Segment Start: SUPPLIED MATERIAL

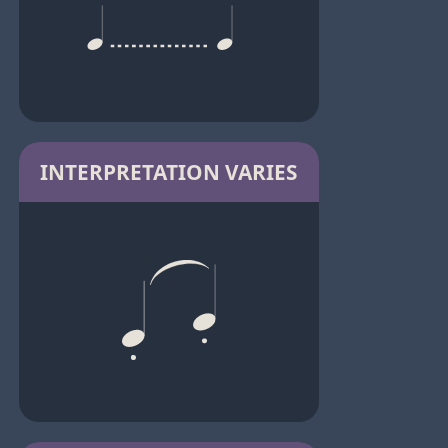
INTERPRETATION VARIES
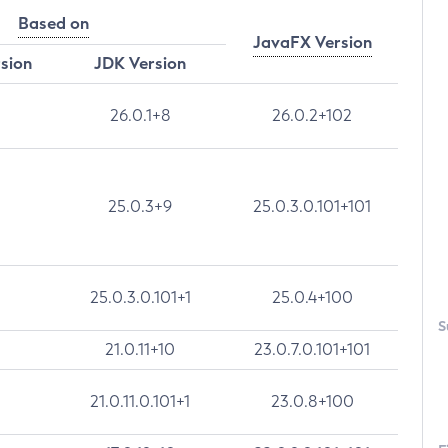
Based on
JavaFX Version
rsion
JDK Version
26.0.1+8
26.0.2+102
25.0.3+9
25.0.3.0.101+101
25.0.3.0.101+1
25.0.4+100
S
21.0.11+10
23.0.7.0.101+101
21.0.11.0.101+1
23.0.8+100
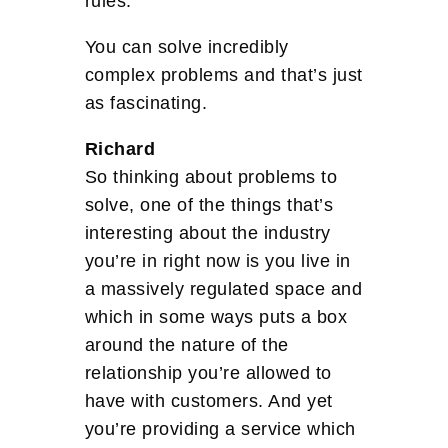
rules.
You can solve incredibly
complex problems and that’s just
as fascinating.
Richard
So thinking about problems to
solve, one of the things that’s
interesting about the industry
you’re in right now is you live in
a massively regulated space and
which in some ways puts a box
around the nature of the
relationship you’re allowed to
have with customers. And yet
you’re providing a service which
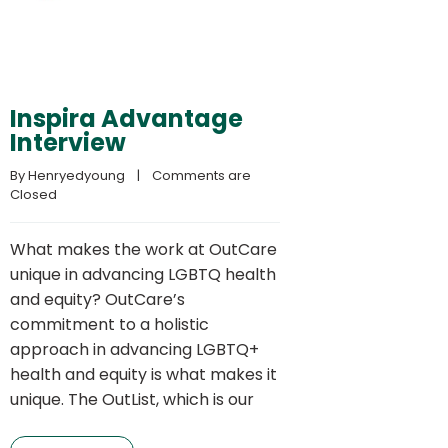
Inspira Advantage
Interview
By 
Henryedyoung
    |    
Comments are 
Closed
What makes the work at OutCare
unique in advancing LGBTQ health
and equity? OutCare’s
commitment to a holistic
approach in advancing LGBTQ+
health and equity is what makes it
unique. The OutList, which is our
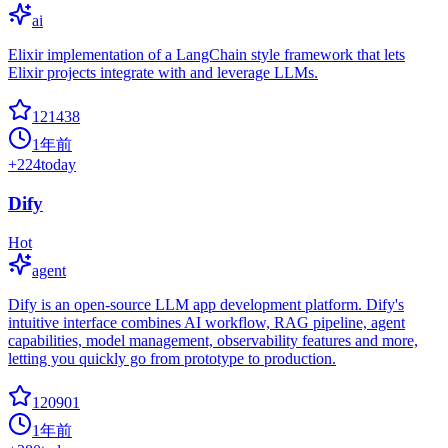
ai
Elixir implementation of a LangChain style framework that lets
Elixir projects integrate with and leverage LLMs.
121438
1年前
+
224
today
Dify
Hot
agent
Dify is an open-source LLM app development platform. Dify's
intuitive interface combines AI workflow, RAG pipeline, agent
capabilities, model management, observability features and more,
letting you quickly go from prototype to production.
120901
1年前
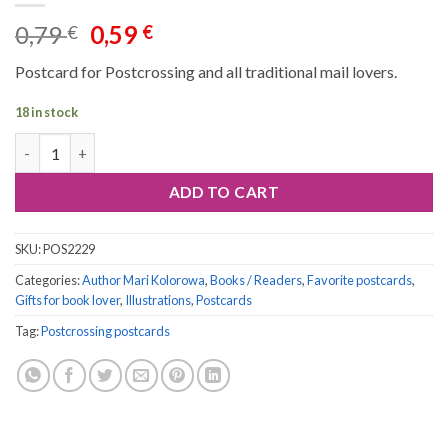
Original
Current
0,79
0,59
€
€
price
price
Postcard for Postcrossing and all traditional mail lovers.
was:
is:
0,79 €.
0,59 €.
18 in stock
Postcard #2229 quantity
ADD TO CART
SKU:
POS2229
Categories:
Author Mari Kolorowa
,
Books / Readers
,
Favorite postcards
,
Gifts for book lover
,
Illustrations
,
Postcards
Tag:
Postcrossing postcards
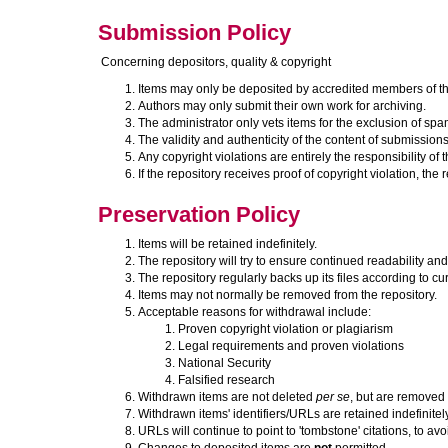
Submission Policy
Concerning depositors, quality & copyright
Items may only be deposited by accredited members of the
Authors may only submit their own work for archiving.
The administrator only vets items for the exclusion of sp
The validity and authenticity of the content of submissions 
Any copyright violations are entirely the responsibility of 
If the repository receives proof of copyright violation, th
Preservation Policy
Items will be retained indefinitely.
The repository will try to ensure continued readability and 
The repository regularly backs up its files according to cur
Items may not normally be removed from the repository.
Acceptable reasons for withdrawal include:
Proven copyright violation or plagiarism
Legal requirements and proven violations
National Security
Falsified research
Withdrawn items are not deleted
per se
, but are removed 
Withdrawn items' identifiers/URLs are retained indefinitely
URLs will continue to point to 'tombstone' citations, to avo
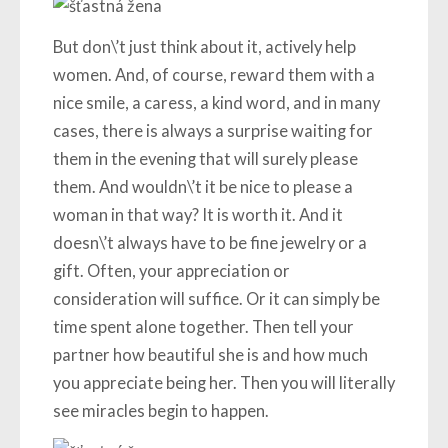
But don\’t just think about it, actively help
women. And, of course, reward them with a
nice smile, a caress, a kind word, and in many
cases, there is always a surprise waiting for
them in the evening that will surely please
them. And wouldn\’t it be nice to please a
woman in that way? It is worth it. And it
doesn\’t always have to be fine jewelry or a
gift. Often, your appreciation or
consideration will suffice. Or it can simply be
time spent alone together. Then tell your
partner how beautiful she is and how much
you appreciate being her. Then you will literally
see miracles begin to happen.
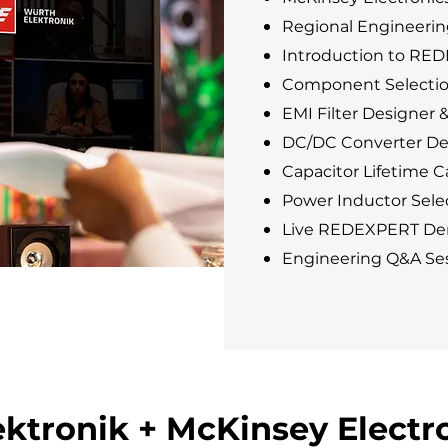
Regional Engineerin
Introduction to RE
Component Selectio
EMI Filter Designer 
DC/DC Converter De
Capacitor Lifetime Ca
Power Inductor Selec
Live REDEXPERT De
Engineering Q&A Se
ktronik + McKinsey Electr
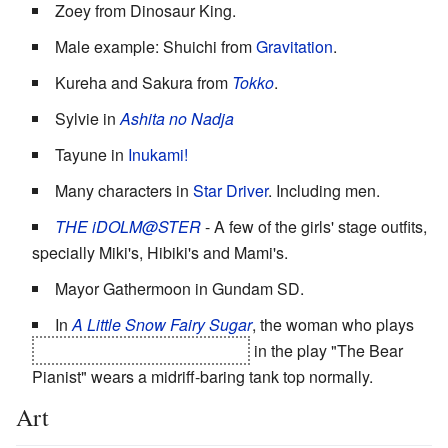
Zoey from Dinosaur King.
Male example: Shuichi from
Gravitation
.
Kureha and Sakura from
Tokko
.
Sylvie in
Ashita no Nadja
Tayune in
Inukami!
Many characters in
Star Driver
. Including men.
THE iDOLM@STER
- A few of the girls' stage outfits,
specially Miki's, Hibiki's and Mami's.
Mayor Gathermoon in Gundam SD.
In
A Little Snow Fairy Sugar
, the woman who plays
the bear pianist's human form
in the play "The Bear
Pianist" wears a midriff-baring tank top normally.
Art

Segment End: SUPPLIED MATERIAL

WHAT TO WORK ON: Take the listing above and print it exactly, apart from the pictures.

ANSWER SPACE:
INTERPRETATION VARIES
Based on
JavaFX Version
rsion
JDK Version
26.0.1+8
26.0.2+102
25.0.3+9
25.0.3.0.101+101
25.0.3.0.101+1
25.0.4+100
S
21.0.11+10
23.0.7.0.101+101
21.0.11.0.101+1
23.0.8+100
rules.
You can solve incredibly
complex problems and that’s just
as fascinating.
Richard
So thinking about problems to
solve, one of the things that’s
interesting about the industry
you’re in right now is you live in
a massively regulated space and
which in some ways puts a box
around the nature of the
relationship you’re allowed to
have with customers. And yet
you’re providing a service which
Inspira Advantage
Interview
By 
Henryedyoung
    |    
Comments are 
Closed
What makes the work at OutCare
unique in advancing LGBTQ health
and equity? OutCare’s
commitment to a holistic
approach in advancing LGBTQ+
health and equity is what makes it
unique. The OutList, which is our
ai
Elixir implementation of a LangChain style framework that lets
Elixir projects integrate with and leverage LLMs.
121438
1年前
+
224
today
Dify
Hot
agent
Dify is an open-source LLM app development platform. Dify's
intuitive interface combines AI workflow, RAG pipeline, agent
capabilities, model management, observability features and more,
letting you quickly go from prototype to production.
120901
1年前
Original
Current
0,79
0,59
€
€
price
price
Postcard for Postcrossing and all traditional mail lovers.
was:
is:
0,79 €.
0,59 €.
18 in stock
Postcard #2229 quantity
ADD TO CART
SKU:
POS2229
Categories:
Author Mari Kolorowa
,
Books / Readers
,
Favorite postcards
,
Gifts for book lover
,
Illustrations
,
Postcards
Tag:
Postcrossing postcards
Submission Policy
Concerning depositors, quality & copyright
Items may only be deposited by accredited members of the
Authors may only submit their own work for archiving.
The administrator only vets items for the exclusion of sp
The validity and authenticity of the content of submissions 
Any copyright violations are entirely the responsibility of 
If the repository receives proof of copyright violation, th
Preservation Policy
Items will be retained indefinitely.
The repository will try to ensure continued readability and 
The repository regularly backs up its files according to cur
Items may not normally be removed from the repository.
Acceptable reasons for withdrawal include:
Proven copyright violation or plagiarism
Legal requirements and proven violations
National Security
Falsified research
Withdrawn items are not deleted
per se
, but are removed 
Withdrawn items' identifiers/URLs are retained indefinitely
URLs will continue to point to 'tombstone' citations, to avo
But don\’t just think about it, actively help
women. And, of course, reward them with a
nice smile, a caress, a kind word, and in many
cases, there is always a surprise waiting for
them in the evening that will surely please
them. And wouldn\’t it be nice to please a
woman in that way? It is worth it. And it
doesn\’t always have to be fine jewelry or a
gift. Often, your appreciation or
consideration will suffice. Or it can simply be
time spent alone together. Then tell your
partner how beautiful she is and how much
you appreciate being her. Then you will literally
see miracles begin to happen.
Regional Engineerin
Introduction to RE
Component Selectio
EMI Filter Designer 
DC/DC Converter De
Capacitor Lifetime Ca
Power Inductor Selec
Live REDEXPERT De
Engineering Q&A Se
ktronik + McKinsey Electr
Zoey from Dinosaur King.
Male example: Shuichi from
Gravitation
.
Kureha and Sakura from
Tokko
.
Sylvie in
Ashita no Nadja
Tayune in
Inukami!
Many characters in
Star Driver
. Including men.
THE iDOLM@STER
- A few of the girls' stage outfits,
specially Miki's, Hibiki's and Mami's.
Mayor Gathermoon in Gundam SD.
In
A Little Snow Fairy Sugar
, the woman who plays
the bear pianist's human form
in the play "The Bear
Pianist" wears a midriff-baring tank top normally.
Art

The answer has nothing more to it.